-------- Input data --------

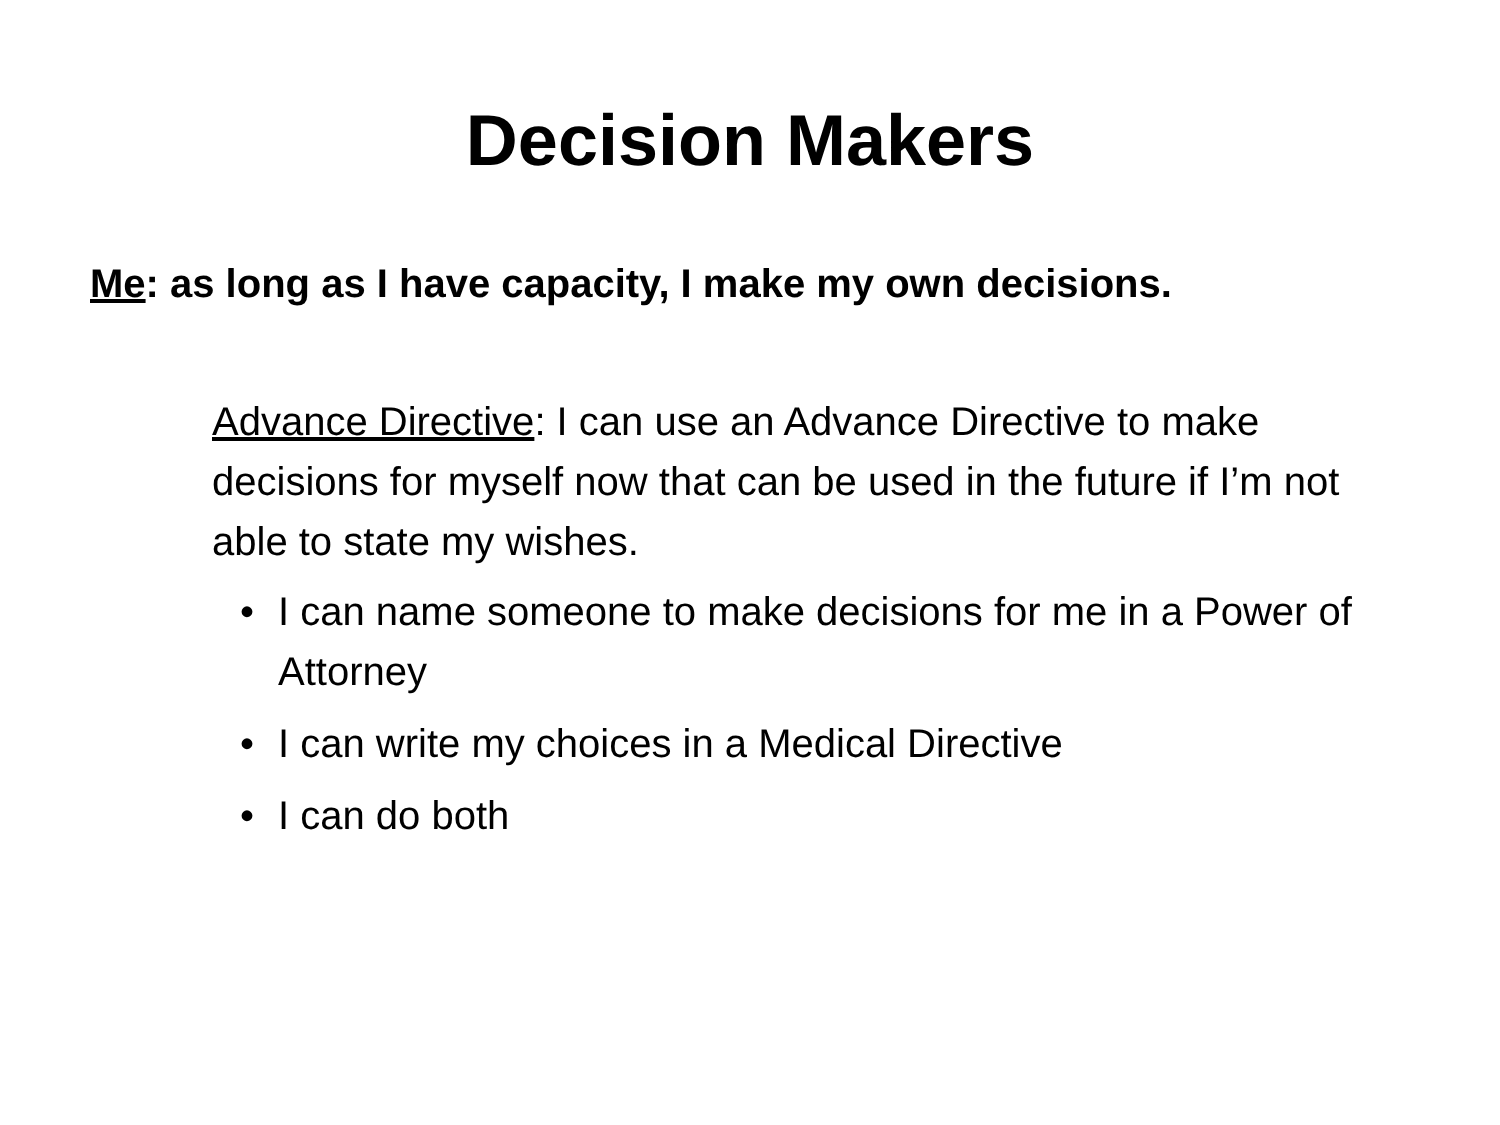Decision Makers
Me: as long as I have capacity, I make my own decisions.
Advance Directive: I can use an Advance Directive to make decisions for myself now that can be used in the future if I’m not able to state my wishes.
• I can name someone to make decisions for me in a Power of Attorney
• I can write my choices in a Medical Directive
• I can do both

--------

**Aim of the task**
From the first line to the last, repeat the listing exactly and skip its images.

**Solution**
Decision Makers
Me: as long as I have capacity, I make my own decisions.
Advance Directive: I can use an Advance Directive to make decisions for myself now that can be used in the future if I’m not able to state my wishes.
• I can name someone to make decisions for me in a Power of Attorney
• I can write my choices in a Medical Directive
• I can do both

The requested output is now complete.